:: Data provided ::

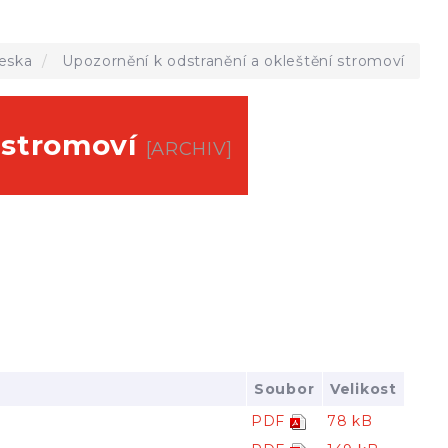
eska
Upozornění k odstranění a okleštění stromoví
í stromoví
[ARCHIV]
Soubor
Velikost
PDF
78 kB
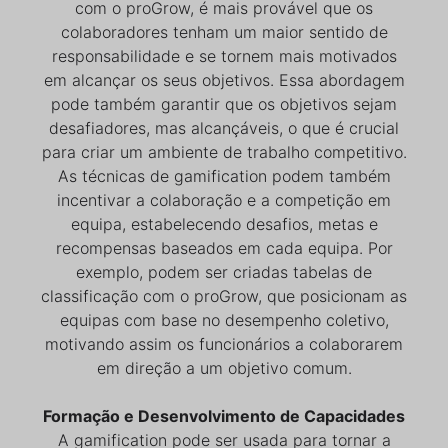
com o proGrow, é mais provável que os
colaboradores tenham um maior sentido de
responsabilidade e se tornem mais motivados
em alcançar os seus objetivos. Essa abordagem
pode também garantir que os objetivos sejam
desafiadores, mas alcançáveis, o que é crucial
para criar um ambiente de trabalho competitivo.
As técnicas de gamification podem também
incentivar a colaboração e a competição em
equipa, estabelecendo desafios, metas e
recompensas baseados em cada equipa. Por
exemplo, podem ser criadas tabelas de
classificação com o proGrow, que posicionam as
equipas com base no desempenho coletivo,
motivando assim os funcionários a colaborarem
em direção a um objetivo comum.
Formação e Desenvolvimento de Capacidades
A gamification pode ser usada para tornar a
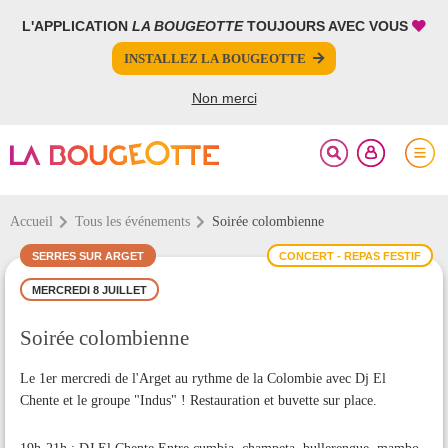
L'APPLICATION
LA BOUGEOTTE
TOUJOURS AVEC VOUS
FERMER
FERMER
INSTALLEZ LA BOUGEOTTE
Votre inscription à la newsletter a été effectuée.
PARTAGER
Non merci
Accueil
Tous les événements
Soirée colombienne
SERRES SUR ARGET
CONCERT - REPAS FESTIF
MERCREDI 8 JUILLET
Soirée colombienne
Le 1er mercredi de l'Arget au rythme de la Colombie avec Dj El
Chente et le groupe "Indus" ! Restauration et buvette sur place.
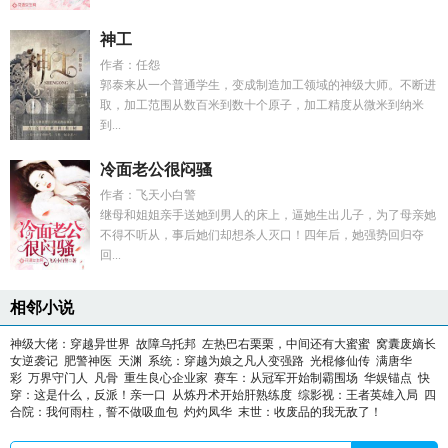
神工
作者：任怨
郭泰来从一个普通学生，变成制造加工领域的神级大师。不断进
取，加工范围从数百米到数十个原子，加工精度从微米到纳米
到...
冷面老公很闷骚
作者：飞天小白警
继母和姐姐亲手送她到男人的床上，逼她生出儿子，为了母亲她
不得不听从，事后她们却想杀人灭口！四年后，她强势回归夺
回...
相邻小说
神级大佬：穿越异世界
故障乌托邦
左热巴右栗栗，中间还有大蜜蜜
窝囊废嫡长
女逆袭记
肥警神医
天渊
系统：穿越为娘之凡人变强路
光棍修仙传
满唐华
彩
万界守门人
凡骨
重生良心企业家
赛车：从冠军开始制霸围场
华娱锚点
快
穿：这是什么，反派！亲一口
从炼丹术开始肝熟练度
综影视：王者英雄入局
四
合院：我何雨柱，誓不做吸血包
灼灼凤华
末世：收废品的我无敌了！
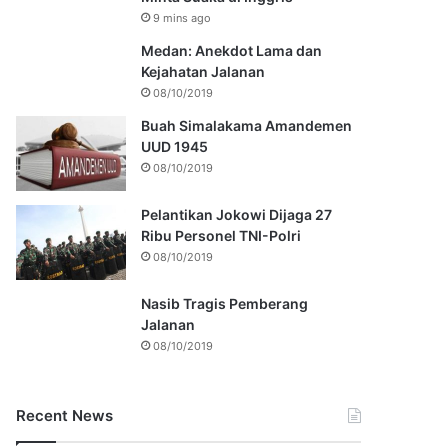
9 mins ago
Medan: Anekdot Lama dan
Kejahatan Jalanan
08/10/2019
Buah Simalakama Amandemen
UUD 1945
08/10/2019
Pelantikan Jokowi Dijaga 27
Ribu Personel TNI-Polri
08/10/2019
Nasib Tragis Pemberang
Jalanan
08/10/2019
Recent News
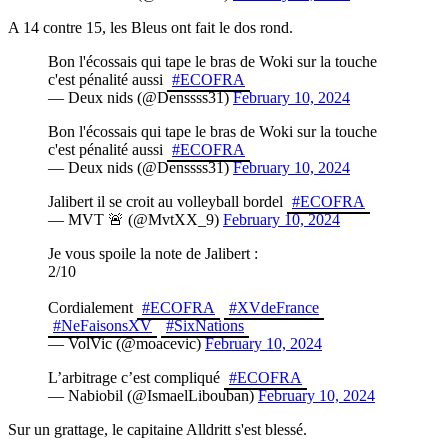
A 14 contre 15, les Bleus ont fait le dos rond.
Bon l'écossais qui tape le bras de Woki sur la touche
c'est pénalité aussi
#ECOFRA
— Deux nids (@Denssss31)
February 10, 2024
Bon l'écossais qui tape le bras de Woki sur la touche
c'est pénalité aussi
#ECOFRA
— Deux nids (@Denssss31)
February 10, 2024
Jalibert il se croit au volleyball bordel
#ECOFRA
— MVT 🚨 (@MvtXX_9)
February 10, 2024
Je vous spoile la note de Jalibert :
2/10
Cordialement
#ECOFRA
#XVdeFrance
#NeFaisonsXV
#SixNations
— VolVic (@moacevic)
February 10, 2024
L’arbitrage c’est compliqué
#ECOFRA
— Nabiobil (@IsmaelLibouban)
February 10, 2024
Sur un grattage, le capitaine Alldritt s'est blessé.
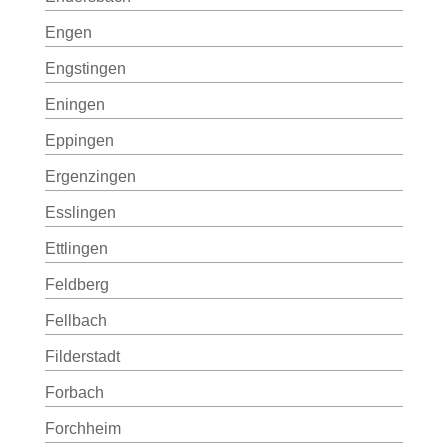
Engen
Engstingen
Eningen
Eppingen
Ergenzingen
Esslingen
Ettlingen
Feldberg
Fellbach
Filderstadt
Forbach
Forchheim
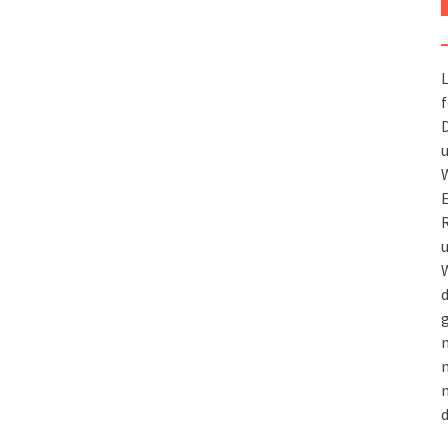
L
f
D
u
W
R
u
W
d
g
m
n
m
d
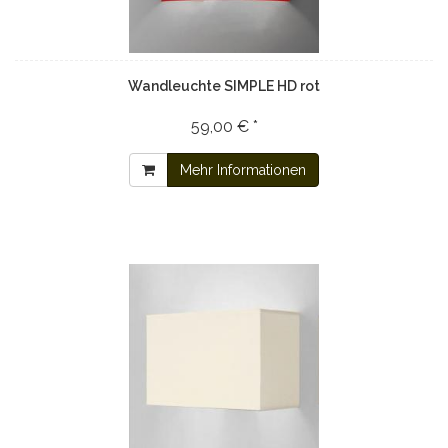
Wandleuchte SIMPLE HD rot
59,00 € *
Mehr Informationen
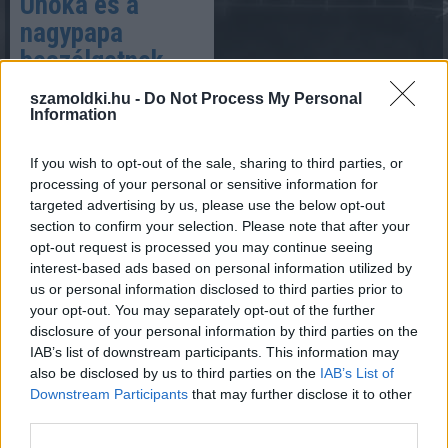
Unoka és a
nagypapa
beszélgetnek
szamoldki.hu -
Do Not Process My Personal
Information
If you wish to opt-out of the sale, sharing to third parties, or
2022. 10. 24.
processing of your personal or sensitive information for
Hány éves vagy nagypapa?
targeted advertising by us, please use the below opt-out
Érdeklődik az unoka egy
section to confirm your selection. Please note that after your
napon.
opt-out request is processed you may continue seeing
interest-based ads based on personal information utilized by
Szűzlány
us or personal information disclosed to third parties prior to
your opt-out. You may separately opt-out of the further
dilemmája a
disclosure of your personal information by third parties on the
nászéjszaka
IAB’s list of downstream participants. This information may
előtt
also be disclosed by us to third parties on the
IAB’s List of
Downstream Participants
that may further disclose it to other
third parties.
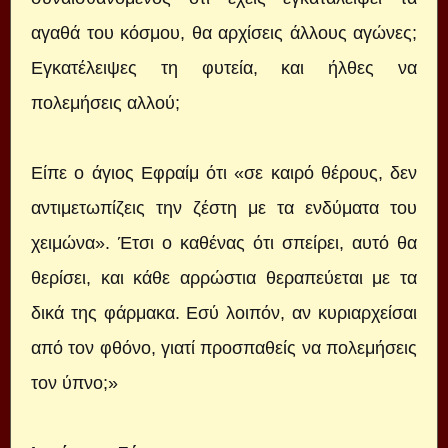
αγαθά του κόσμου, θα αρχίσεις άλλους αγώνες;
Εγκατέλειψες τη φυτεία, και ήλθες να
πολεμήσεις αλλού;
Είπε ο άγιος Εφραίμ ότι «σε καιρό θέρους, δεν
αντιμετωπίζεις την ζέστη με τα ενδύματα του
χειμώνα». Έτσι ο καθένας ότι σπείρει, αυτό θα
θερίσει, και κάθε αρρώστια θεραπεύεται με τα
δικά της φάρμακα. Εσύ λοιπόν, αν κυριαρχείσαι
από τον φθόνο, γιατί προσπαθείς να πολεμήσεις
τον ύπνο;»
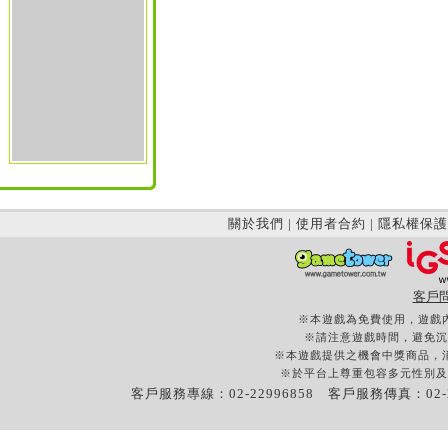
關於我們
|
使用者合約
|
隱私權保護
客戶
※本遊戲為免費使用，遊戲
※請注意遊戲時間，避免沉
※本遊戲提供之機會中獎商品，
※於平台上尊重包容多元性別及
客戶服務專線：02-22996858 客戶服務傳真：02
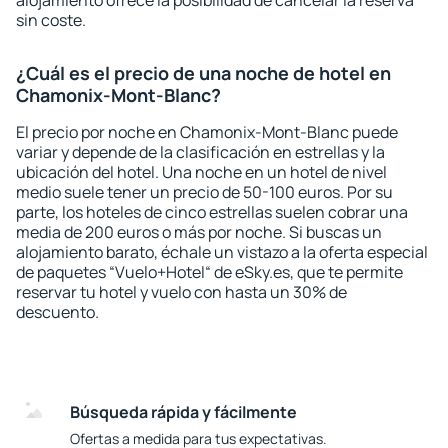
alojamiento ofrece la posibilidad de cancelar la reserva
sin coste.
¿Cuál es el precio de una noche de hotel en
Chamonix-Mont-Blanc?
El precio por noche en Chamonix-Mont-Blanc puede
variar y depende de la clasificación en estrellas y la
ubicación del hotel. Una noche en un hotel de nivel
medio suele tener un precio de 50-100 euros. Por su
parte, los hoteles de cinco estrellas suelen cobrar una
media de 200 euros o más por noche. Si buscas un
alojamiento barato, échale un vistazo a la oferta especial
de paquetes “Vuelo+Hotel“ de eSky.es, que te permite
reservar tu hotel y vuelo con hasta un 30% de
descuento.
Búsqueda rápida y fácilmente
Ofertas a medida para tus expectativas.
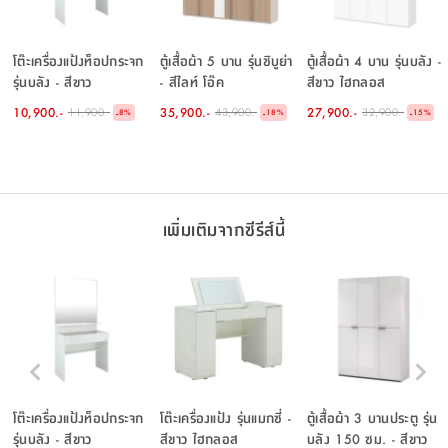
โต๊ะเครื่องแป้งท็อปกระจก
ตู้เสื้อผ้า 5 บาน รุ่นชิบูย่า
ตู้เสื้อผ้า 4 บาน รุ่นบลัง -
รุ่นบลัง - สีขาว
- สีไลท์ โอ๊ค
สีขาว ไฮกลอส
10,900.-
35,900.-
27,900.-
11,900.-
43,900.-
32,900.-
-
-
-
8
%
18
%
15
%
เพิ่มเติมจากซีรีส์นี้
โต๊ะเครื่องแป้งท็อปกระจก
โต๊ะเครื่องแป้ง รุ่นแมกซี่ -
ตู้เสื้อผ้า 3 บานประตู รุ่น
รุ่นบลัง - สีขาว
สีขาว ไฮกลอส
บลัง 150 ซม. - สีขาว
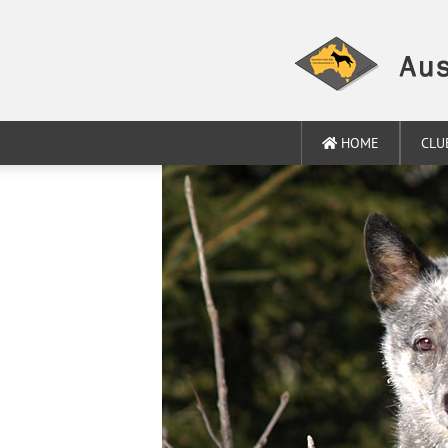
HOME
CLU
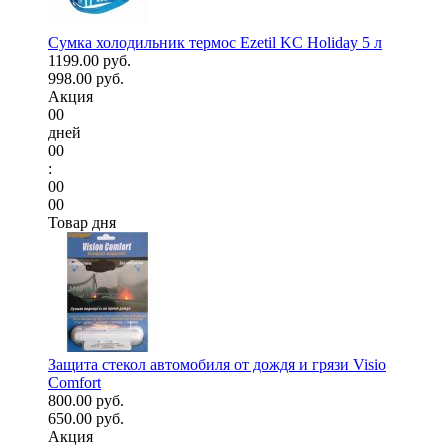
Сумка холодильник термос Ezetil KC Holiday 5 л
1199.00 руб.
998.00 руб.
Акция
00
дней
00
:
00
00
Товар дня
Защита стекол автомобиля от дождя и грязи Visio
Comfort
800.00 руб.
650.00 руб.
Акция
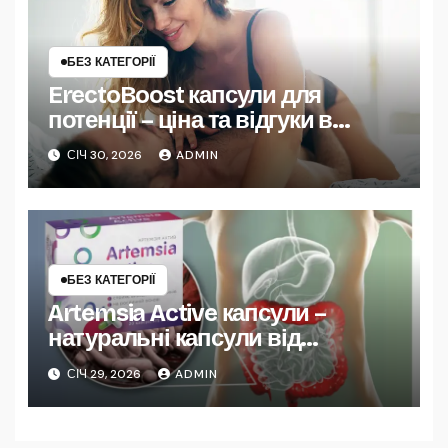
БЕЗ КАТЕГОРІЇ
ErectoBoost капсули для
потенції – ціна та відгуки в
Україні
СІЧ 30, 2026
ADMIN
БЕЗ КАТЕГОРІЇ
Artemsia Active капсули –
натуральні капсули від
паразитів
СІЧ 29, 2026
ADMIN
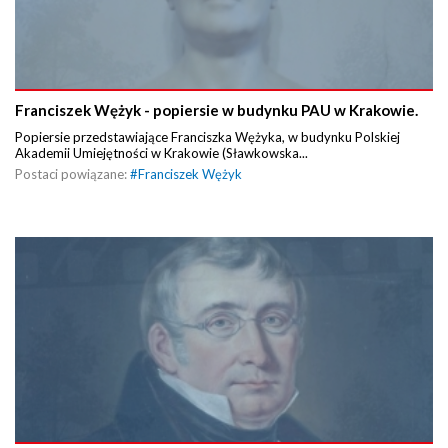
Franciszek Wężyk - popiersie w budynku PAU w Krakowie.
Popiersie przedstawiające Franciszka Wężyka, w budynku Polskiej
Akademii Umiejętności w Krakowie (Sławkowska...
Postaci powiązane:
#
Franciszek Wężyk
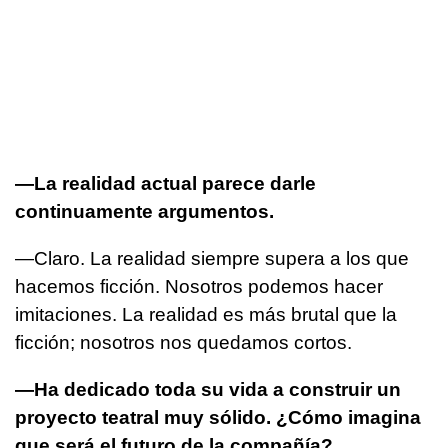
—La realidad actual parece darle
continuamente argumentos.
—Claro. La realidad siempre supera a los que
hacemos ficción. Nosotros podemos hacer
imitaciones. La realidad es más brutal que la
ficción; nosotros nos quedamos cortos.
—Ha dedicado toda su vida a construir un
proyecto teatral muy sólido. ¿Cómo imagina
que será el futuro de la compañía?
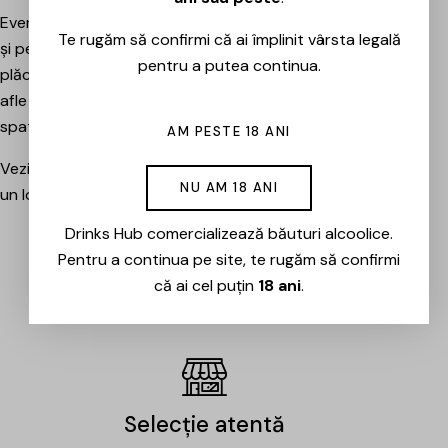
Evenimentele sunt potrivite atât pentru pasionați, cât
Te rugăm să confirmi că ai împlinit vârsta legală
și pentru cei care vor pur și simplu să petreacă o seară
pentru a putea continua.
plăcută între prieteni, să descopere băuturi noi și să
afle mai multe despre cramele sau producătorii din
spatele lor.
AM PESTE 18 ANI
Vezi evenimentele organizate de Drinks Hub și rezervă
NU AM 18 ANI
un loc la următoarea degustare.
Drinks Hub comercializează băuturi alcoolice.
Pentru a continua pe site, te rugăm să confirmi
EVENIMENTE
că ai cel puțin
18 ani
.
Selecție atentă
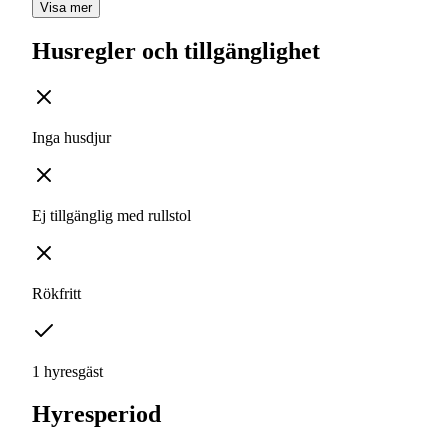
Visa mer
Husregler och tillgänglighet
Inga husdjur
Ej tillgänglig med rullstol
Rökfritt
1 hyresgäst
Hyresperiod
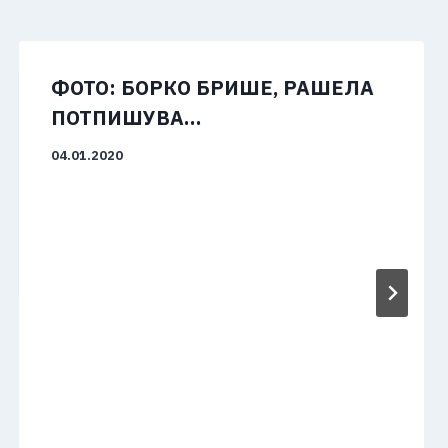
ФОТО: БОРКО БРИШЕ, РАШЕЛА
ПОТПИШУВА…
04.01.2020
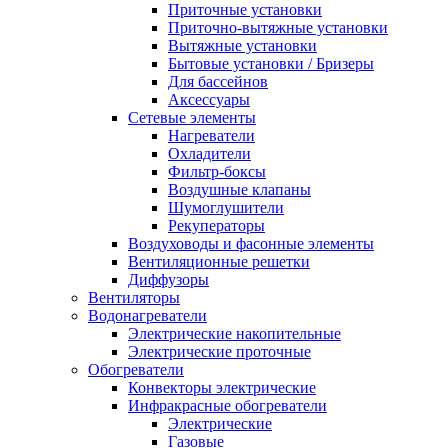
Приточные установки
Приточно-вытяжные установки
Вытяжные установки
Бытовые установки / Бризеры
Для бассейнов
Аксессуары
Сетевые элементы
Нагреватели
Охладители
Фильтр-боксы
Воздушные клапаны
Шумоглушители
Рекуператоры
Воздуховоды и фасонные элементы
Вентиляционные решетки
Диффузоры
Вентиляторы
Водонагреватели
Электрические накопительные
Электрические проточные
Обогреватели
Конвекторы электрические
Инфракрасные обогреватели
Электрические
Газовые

:::

■ **Instructions for the task**:
Reproduce the text of the entries from their beginning through the line containing "A gamification pode ser usada para tornar a", including that line. Leave out the pictures.

■ **Completed exercise**:
eska
Upozornění k odstranění a okleštění stromoví
í stromoví
[ARCHIV]
Soubor
Velikost
PDF
78 kB
com o proGrow, é mais provável que os
colaboradores tenham um maior sentido de
responsabilidade e se tornem mais motivados
em alcançar os seus objetivos. Essa abordagem
pode também garantir que os objetivos sejam
desafiadores, mas alcançáveis, o que é crucial
para criar um ambiente de trabalho competitivo.
As técnicas de gamification podem também
incentivar a colaboração e a competição em
equipa, estabelecendo desafios, metas e
recompensas baseados em cada equipa. Por
exemplo, podem ser criadas tabelas de
classificação com o proGrow, que posicionam as
equipas com base no desempenho coletivo,
motivando assim os funcionários a colaborarem
em direção a um objetivo comum.
Formação e Desenvolvimento de Capacidades
A gamification pode ser usada para tornar a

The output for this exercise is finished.